§ Recorded data:
==================================================

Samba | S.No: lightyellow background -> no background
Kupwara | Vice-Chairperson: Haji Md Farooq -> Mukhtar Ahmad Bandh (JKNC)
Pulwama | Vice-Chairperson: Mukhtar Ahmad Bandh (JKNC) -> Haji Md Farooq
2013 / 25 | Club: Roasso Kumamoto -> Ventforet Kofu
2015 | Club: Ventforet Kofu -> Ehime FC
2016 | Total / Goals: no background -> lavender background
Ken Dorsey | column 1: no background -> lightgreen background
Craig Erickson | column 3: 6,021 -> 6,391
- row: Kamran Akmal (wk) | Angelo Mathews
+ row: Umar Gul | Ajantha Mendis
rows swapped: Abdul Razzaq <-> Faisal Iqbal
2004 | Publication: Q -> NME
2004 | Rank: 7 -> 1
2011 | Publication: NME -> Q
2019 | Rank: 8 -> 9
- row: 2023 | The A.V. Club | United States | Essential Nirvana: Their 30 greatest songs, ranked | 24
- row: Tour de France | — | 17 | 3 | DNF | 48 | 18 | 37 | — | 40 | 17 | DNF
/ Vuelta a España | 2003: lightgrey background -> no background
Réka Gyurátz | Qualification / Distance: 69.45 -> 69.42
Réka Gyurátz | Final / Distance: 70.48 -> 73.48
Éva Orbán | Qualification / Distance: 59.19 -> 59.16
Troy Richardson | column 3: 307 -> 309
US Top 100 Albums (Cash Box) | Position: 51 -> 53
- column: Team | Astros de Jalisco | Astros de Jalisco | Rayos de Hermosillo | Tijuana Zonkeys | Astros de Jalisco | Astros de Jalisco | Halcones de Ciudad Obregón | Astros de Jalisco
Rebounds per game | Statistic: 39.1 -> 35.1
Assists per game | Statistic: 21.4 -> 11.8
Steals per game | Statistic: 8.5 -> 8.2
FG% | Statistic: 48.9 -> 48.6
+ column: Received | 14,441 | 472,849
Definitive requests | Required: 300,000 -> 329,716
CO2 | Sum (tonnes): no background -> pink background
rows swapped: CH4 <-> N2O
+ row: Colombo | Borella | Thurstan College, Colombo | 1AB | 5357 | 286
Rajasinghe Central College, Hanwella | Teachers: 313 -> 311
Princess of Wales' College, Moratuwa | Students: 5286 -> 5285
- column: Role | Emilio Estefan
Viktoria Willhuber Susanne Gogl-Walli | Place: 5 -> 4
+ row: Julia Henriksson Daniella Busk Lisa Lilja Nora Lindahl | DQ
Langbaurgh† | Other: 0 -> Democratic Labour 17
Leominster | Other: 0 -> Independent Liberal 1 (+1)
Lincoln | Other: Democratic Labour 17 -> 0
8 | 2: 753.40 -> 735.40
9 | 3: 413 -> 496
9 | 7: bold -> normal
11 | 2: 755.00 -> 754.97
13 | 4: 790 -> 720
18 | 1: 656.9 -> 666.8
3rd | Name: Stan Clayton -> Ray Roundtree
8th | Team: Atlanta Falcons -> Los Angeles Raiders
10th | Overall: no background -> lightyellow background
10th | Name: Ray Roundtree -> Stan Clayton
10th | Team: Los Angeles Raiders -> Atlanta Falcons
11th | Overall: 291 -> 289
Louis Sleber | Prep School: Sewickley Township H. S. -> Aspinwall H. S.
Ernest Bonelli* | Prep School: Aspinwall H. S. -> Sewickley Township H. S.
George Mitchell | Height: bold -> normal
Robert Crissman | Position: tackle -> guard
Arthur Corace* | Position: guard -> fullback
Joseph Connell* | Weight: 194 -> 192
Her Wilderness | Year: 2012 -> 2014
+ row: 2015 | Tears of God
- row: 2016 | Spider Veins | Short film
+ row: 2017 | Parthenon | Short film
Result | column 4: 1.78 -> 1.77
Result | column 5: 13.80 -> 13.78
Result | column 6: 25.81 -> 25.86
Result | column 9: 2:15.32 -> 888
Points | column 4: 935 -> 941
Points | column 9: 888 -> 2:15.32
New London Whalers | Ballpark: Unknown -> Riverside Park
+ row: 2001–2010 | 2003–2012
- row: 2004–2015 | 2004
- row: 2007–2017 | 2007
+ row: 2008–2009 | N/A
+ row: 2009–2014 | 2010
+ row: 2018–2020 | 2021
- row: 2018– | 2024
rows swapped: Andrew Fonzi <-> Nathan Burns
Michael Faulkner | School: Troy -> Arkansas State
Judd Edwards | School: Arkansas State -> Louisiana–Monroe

==================================================

§ Direction: Please copy every line of the material above without a single change.

§ Exercise answer:
Samba | S.No: lightyellow background -> no background
Kupwara | Vice-Chairperson: Haji Md Farooq -> Mukhtar Ahmad Bandh (JKNC)
Pulwama | Vice-Chairperson: Mukhtar Ahmad Bandh (JKNC) -> Haji Md Farooq
2013 / 25 | Club: Roasso Kumamoto -> Ventforet Kofu
2015 | Club: Ventforet Kofu -> Ehime FC
2016 | Total / Goals: no background -> lavender background
Ken Dorsey | column 1: no background -> lightgreen background
Craig Erickson | column 3: 6,021 -> 6,391
- row: Kamran Akmal (wk) | Angelo Mathews
+ row: Umar Gul | Ajantha Mendis
rows swapped: Abdul Razzaq <-> Faisal Iqbal
2004 | Publication: Q -> NME
2004 | Rank: 7 -> 1
2011 | Publication: NME -> Q
2019 | Rank: 8 -> 9
- row: 2023 | The A.V. Club | United States | Essential Nirvana: Their 30 greatest songs, ranked | 24
- row: Tour de France | — | 17 | 3 | DNF | 48 | 18 | 37 | — | 40 | 17 | DNF
/ Vuelta a España | 2003: lightgrey background -> no background
Réka Gyurátz | Qualification / Distance: 69.45 -> 69.42
Réka Gyurátz | Final / Distance: 70.48 -> 73.48
Éva Orbán | Qualification / Distance: 59.19 -> 59.16
Troy Richardson | column 3: 307 -> 309
US Top 100 Albums (Cash Box) | Position: 51 -> 53
- column: Team | Astros de Jalisco | Astros de Jalisco | Rayos de Hermosillo | Tijuana Zonkeys | Astros de Jalisco | Astros de Jalisco | Halcones de Ciudad Obregón | Astros de Jalisco
Rebounds per game | Statistic: 39.1 -> 35.1
Assists per game | Statistic: 21.4 -> 11.8
Steals per game | Statistic: 8.5 -> 8.2
FG% | Statistic: 48.9 -> 48.6
+ column: Received | 14,441 | 472,849
Definitive requests | Required: 300,000 -> 329,716
CO2 | Sum (tonnes): no background -> pink background
rows swapped: CH4 <-> N2O
+ row: Colombo | Borella | Thurstan College, Colombo | 1AB | 5357 | 286
Rajasinghe Central College, Hanwella | Teachers: 313 -> 311
Princess of Wales' College, Moratuwa | Students: 5286 -> 5285
- column: Role | Emilio Estefan
Viktoria Willhuber Susanne Gogl-Walli | Place: 5 -> 4
+ row: Julia Henriksson Daniella Busk Lisa Lilja Nora Lindahl | DQ
Langbaurgh† | Other: 0 -> Democratic Labour 17
Leominster | Other: 0 -> Independent Liberal 1 (+1)
Lincoln | Other: Democratic Labour 17 -> 0
8 | 2: 753.40 -> 735.40
9 | 3: 413 -> 496
9 | 7: bold -> normal
11 | 2: 755.00 -> 754.97
13 | 4: 790 -> 720
18 | 1: 656.9 -> 666.8
3rd | Name: Stan Clayton -> Ray Roundtree
8th | Team: Atlanta Falcons -> Los Angeles Raiders
10th | Overall: no background -> lightyellow background
10th | Name: Ray Roundtree -> Stan Clayton
10th | Team: Los Angeles Raiders -> Atlanta Falcons
11th | Overall: 291 -> 289
Louis Sleber | Prep School: Sewickley Township H. S. -> Aspinwall H. S.
Ernest Bonelli* | Prep School: Aspinwall H. S. -> Sewickley Township H. S.
George Mitchell | Height: bold -> normal
Robert Crissman | Position: tackle -> guard
Arthur Corace* | Position: guard -> fullback
Joseph Connell* | Weight: 194 -> 192
Her Wilderness | Year: 2012 -> 2014
+ row: 2015 | Tears of God
- row: 2016 | Spider Veins | Short film
+ row: 2017 | Parthenon | Short film
Result | column 4: 1.78 -> 1.77
Result | column 5: 13.80 -> 13.78
Result | column 6: 25.81 -> 25.86
Result | column 9: 2:15.32 -> 888
Points | column 4: 935 -> 941
Points | column 9: 888 -> 2:15.32
New London Whalers | Ballpark: Unknown -> Riverside Park
+ row: 2001–2010 | 2003–2012
- row: 2004–2015 | 2004
- row: 2007–2017 | 2007
+ row: 2008–2009 | N/A
+ row: 2009–2014 | 2010
+ row: 2018–2020 | 2021
- row: 2018– | 2024
rows swapped: Andrew Fonzi <-> Nathan Burns
Michael Faulkner | School: Troy -> Arkansas State
Judd Edwards | School: Arkansas State -> Louisiana–Monroe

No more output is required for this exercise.